**Work required:**
Each entry must be copied exactly, without omission.

**Record set:**
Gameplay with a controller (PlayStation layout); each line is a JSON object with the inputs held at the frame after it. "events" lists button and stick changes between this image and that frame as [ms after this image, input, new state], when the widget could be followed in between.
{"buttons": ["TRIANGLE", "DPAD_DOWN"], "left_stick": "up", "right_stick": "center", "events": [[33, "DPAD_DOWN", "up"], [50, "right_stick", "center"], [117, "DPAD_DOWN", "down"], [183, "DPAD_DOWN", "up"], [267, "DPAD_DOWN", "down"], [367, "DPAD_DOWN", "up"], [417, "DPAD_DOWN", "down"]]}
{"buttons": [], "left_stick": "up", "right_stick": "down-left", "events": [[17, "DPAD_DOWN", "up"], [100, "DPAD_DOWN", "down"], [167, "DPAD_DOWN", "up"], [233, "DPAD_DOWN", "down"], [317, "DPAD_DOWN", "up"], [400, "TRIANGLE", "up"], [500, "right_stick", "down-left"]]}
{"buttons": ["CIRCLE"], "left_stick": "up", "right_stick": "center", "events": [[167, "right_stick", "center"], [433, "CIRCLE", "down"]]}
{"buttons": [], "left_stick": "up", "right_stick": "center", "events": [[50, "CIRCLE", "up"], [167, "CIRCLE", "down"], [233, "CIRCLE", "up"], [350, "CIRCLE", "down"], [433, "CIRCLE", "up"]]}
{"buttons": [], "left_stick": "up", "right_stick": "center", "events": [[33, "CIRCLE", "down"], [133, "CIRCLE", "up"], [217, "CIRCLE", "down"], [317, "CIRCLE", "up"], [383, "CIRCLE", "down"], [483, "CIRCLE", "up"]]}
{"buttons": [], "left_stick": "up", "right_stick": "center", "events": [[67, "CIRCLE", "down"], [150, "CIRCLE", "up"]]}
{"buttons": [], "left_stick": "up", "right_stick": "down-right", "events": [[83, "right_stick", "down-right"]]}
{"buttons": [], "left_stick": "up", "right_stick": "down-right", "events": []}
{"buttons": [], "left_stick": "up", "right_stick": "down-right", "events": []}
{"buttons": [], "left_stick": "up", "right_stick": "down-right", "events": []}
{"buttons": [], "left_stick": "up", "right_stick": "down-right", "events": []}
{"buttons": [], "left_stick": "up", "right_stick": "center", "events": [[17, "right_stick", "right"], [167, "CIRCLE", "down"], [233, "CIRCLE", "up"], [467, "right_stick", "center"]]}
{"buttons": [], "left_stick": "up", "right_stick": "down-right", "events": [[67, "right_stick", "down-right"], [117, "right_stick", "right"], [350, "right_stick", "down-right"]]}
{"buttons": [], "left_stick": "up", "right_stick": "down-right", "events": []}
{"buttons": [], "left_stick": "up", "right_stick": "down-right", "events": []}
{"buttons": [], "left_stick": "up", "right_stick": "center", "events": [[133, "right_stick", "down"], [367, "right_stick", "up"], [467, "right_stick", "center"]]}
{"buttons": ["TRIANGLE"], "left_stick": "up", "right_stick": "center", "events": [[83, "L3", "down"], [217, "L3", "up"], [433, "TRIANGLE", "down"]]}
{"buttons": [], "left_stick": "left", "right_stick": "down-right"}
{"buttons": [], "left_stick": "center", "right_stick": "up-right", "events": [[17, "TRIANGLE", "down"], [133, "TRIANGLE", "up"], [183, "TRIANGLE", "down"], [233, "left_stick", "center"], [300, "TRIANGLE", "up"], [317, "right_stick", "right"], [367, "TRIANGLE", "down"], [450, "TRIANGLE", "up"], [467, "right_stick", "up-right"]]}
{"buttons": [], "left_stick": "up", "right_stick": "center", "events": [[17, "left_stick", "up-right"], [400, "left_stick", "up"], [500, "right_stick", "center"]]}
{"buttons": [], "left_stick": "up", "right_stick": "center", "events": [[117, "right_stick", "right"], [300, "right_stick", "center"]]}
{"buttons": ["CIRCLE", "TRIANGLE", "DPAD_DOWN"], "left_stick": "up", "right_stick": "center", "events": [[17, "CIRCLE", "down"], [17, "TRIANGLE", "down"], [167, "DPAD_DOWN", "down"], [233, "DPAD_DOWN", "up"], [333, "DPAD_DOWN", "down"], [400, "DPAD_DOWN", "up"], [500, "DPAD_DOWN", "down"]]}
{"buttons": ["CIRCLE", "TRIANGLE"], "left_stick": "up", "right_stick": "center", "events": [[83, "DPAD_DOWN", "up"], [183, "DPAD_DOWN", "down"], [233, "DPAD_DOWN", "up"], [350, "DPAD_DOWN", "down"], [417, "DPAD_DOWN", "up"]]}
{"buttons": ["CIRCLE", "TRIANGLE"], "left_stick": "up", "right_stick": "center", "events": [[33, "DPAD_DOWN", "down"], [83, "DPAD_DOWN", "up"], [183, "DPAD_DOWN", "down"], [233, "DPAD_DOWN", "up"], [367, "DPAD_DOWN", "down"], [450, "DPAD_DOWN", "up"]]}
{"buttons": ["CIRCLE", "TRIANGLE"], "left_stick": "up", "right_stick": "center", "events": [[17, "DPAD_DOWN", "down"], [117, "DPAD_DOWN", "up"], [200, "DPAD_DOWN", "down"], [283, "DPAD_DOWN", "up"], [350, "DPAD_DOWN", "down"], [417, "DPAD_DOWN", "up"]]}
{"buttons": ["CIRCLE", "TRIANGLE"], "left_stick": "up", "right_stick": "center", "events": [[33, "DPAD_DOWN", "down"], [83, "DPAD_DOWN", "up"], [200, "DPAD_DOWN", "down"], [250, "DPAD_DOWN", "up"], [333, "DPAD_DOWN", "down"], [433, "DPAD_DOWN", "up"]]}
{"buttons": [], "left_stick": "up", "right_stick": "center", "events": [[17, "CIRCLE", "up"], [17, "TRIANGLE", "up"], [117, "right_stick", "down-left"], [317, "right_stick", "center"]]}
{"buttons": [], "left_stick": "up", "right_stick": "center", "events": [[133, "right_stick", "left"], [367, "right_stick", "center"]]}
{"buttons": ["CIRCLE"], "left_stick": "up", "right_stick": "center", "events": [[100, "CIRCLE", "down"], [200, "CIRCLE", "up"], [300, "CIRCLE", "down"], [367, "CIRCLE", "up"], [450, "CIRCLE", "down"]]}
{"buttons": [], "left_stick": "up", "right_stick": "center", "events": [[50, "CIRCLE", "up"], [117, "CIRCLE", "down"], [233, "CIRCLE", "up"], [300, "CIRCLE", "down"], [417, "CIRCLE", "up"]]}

**Response area:**
Gameplay with a controller (PlayStation layout); each line is a JSON object with the inputs held at the frame after it. "events" lists button and stick changes between this image and that frame as [ms after this image, input, new state], when the widget could be followed in between.
{"buttons": ["TRIANGLE", "DPAD_DOWN"], "left_stick": "up", "right_stick": "center", "events": [[33, "DPAD_DOWN", "up"], [50, "right_stick", "center"], [117, "DPAD_DOWN", "down"], [183, "DPAD_DOWN", "up"], [267, "DPAD_DOWN", "down"], [367, "DPAD_DOWN", "up"], [417, "DPAD_DOWN", "down"]]}
{"buttons": [], "left_stick": "up", "right_stick": "down-left", "events": [[17, "DPAD_DOWN", "up"], [100, "DPAD_DOWN", "down"], [167, "DPAD_DOWN", "up"], [233, "DPAD_DOWN", "down"], [317, "DPAD_DOWN", "up"], [400, "TRIANGLE", "up"], [500, "right_stick", "down-left"]]}
{"buttons": ["CIRCLE"], "left_stick": "up", "right_stick": "center", "events": [[167, "right_stick", "center"], [433, "CIRCLE", "down"]]}
{"buttons": [], "left_stick": "up", "right_stick": "center", "events": [[50, "CIRCLE", "up"], [167, "CIRCLE", "down"], [233, "CIRCLE", "up"], [350, "CIRCLE", "down"], [433, "CIRCLE", "up"]]}
{"buttons": [], "left_stick": "up", "right_stick": "center", "events": [[33, "CIRCLE", "down"], [133, "CIRCLE", "up"], [217, "CIRCLE", "down"], [317, "CIRCLE", "up"], [383, "CIRCLE", "down"], [483, "CIRCLE", "up"]]}
{"buttons": [], "left_stick": "up", "right_stick": "center", "events": [[67, "CIRCLE", "down"], [150, "CIRCLE", "up"]]}
{"buttons": [], "left_stick": "up", "right_stick": "down-right", "events": [[83, "right_stick", "down-right"]]}
{"buttons": [], "left_stick": "up", "right_stick": "down-right", "events": []}
{"buttons": [], "left_stick": "up", "right_stick": "down-right", "events": []}
{"buttons": [], "left_stick": "up", "right_stick": "down-right", "events": []}
{"buttons": [], "left_stick": "up", "right_stick": "down-right", "events": []}
{"buttons": [], "left_stick": "up", "right_stick": "center", "events": [[17, "right_stick", "right"], [167, "CIRCLE", "down"], [233, "CIRCLE", "up"], [467, "right_stick", "center"]]}
{"buttons": [], "left_stick": "up", "right_stick": "down-right", "events": [[67, "right_stick", "down-right"], [117, "right_stick", "right"], [350, "right_stick", "down-right"]]}
{"buttons": [], "left_stick": "up", "right_stick": "down-right", "events": []}
{"buttons": [], "left_stick": "up", "right_stick": "down-right", "events": []}
{"buttons": [], "left_stick": "up", "right_stick": "center", "events": [[133, "right_stick", "down"], [367, "right_stick", "up"], [467, "right_stick", "center"]]}
{"buttons": ["TRIANGLE"], "left_stick": "up", "right_stick": "center", "events": [[83, "L3", "down"], [217, "L3", "up"], [433, "TRIANGLE", "down"]]}
{"buttons": [], "left_stick": "left", "right_stick": "down-right"}
{"buttons": [], "left_stick": "center", "right_stick": "up-right", "events": [[17, "TRIANGLE", "down"], [133, "TRIANGLE", "up"], [183, "TRIANGLE", "down"], [233, "left_stick", "center"], [300, "TRIANGLE", "up"], [317, "right_stick", "right"], [367, "TRIANGLE", "down"], [450, "TRIANGLE", "up"], [467, "right_stick", "up-right"]]}
{"buttons": [], "left_stick": "up", "right_stick": "center", "events": [[17, "left_stick", "up-right"], [400, "left_stick", "up"], [500, "right_stick", "center"]]}
{"buttons": [], "left_stick": "up", "right_stick": "center", "events": [[117, "right_stick", "right"], [300, "right_stick", "center"]]}
{"buttons": ["CIRCLE", "TRIANGLE", "DPAD_DOWN"], "left_stick": "up", "right_stick": "center", "events": [[17, "CIRCLE", "down"], [17, "TRIANGLE", "down"], [167, "DPAD_DOWN", "down"], [233, "DPAD_DOWN", "up"], [333, "DPAD_DOWN", "down"], [400, "DPAD_DOWN", "up"], [500, "DPAD_DOWN", "down"]]}
{"buttons": ["CIRCLE", "TRIANGLE"], "left_stick": "up", "right_stick": "center", "events": [[83, "DPAD_DOWN", "up"], [183, "DPAD_DOWN", "down"], [233, "DPAD_DOWN", "up"], [350, "DPAD_DOWN", "down"], [417, "DPAD_DOWN", "up"]]}
{"buttons": ["CIRCLE", "TRIANGLE"], "left_stick": "up", "right_stick": "center", "events": [[33, "DPAD_DOWN", "down"], [83, "DPAD_DOWN", "up"], [183, "DPAD_DOWN", "down"], [233, "DPAD_DOWN", "up"], [367, "DPAD_DOWN", "down"], [450, "DPAD_DOWN", "up"]]}
{"buttons": ["CIRCLE", "TRIANGLE"], "left_stick": "up", "right_stick": "center", "events": [[17, "DPAD_DOWN", "down"], [117, "DPAD_DOWN", "up"], [200, "DPAD_DOWN", "down"], [283, "DPAD_DOWN", "up"], [350, "DPAD_DOWN", "down"], [417, "DPAD_DOWN", "up"]]}
{"buttons": ["CIRCLE", "TRIANGLE"], "left_stick": "up", "right_stick": "center", "events": [[33, "DPAD_DOWN", "down"], [83, "DPAD_DOWN", "up"], [200, "DPAD_DOWN", "down"], [250, "DPAD_DOWN", "up"], [333, "DPAD_DOWN", "down"], [433, "DPAD_DOWN", "up"]]}
{"buttons": [], "left_stick": "up", "right_stick": "center", "events": [[17, "CIRCLE", "up"], [17, "TRIANGLE", "up"], [117, "right_stick", "down-left"], [317, "right_stick", "center"]]}
{"buttons": [], "left_stick": "up", "right_stick": "center", "events": [[133, "right_stick", "left"], [367, "right_stick", "center"]]}
{"buttons": ["CIRCLE"], "left_stick": "up", "right_stick": "center", "events": [[100, "CIRCLE", "down"], [200, "CIRCLE", "up"], [300, "CIRCLE", "down"], [367, "CIRCLE", "up"], [450, "CIRCLE", "down"]]}
{"buttons": [], "left_stick": "up", "right_stick": "center", "events": [[50, "CIRCLE", "up"], [117, "CIRCLE", "down"], [233, "CIRCLE", "up"], [300, "CIRCLE", "down"], [417, "CIRCLE", "up"]]}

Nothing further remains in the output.